I'm dreading ever having a daughter-in-law like her or like some of the MN posters around sometimes 😬 as I know I may not really have the best relationship with my grandkids.

LotsToThinkOf · 16/10/2018 21:38

My MIL thinks like this. As soon as SIL had a child she just stopped bothering. It's a horrible situation which upsets my DH and makes me very bitter towards her sometimes. I feel like we have to force her to see our DC whilst she sees SIL's DC every day. We all live very close.

DH spoke to her about it and she said mothers were always closer to their daughter's children. Maybe that's true, but she actively pushes our DC to one side for SIL and her DC. It's not like she doesn't get chance to spend time with our DC, she just chooses to be busy with the other grandchildren.

She doesn't get it at all.

showmethemonkey · 16/10/2018 21:43

I thought this was a common view? My MIL honestly believes she “shares more DNA” with SIL’s children than with mine. I presume it’s because SIL was pregnant, DH wasn’t. Don’t know.

Wifeofapostie · 16/10/2018 21:44

Perhaps her son isn't in regular or any contact with his child. So although she has an older grandchild, this is the first time she has had oppertunity to be a grandparent.

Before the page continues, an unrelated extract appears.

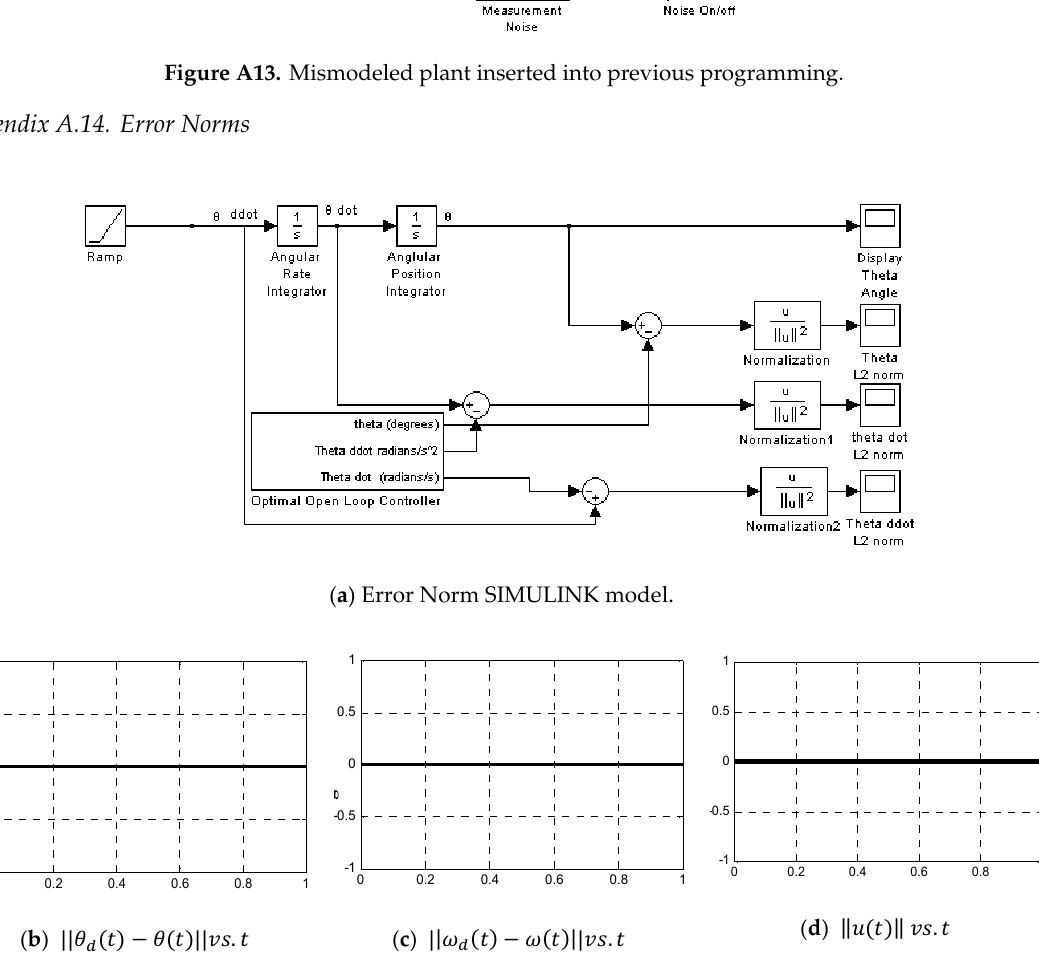
Figure A14. Error norm for optimum controller ( L 2 = 0 when compared to itself).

Bimgy85 · 16/10/2018 21:58

I can kind of see where she's coming from. Presumably she spends a lot of time with the grand daughter (proper grandchild)

Maybe she doesn't see as much of the other one, I know that's no excuse. But I spent a lot of time with my grandparents as a child much more than my cousins and they treated me like a daughter, maybe that's what she kinda meant

DarkDarkNight · 16/10/2018 21:58

I think Ploppymoodypants has it spot on. Maybe her son’s partner favoured her own mum and sought advice, help and childcare off her.

I am the only girl in my family and when I was pregnant I think my mum just felt more connected to the baby than when her DILs were pregnant. She once told me from the moment she found out I was pregnant she worried in a way she didn’t with her DILs because I am her flesh and blood.

She and my Dad adore all of their grandchildren and don’t treat them any differently.

QueenofmyPrinces · 16/10/2018 22:08

....She said that her daughter had just had a baby, so this one was special.

I have also heard similar things said in the past Sad

OP posts:
NewtScamandersNaughtyNiffler · 16/10/2018 22:16

My (now ex) MIL made a similar comment when her DD had a baby. Clearly her son's 2 bio children didn't count.